Being a new Musescore user I'm a little reluctant to post this method because I may be re-hashing a "we already knew that" topic.

When I'm making a previously created score more legible because I've been given the 300th copy of a copy or it was handwritten to start with and not that easy to read I find that a problem is keeping track of where I am in the original score and given how some bars are repeated or similar it is very easy to get in the wrong place. Also, I seem to suffer from a lot of head movement going from the page to the screen and back.

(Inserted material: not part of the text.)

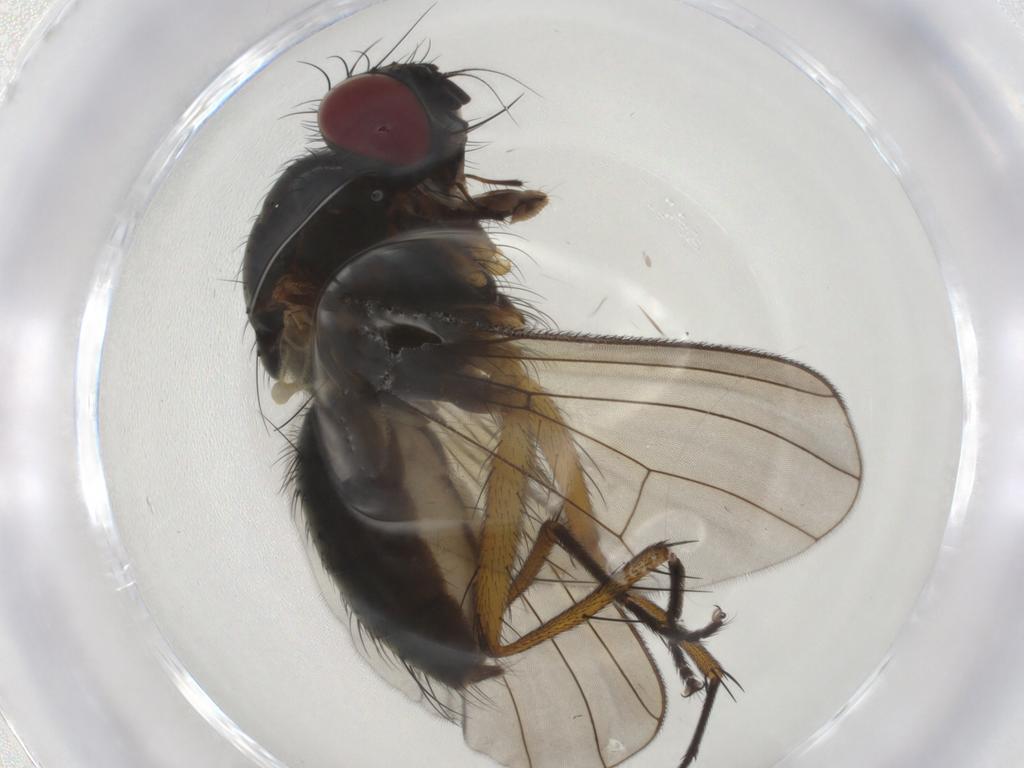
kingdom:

I am a SmartScore user as well and it brings the scanned image up in a split window above the score that has been created by the music recognition phase. This makes it very easy to check bar against bar particularly since the bars per line are the same. Why not try a similar method with Musescore?

1.Make a .tif or .jpg or other suitable graphic file of the original. It is a big help to put in bar numbers
before making the image since these reduce ambiguity in repeated bars.
2. Open the image in an image editor - free Irfanview works fine.
3. Open Musescore and setup the new file
4. Adjust your windows so the image is on top and Musescore is on the bottom (or vice-versa if you wish). In Windows 7 and perhaps other versions with the image editor and Musescore open you can just right click on the bottom task bar and select "Show Windows Stacked".

You can now see both the original and Musescore version easily in the same plane.

I haven't done a whole lot of work with this method and Musescore yet so there may be some wrinkles for perhaps large scores with many parts.


That is exactly the method the proprietary software SharpEye uses.

Many of my scores are produced using Sharpeye, but there are limitations - if the original music scan isn't 300dpi the results of "reading" the score can be very unpredictable.

I believe there are moves to interface Musescore with Audiveris (open source Optical Music Reading software)

This could result in an awesome musician's tool, but Audiveris is somewhat limited atm.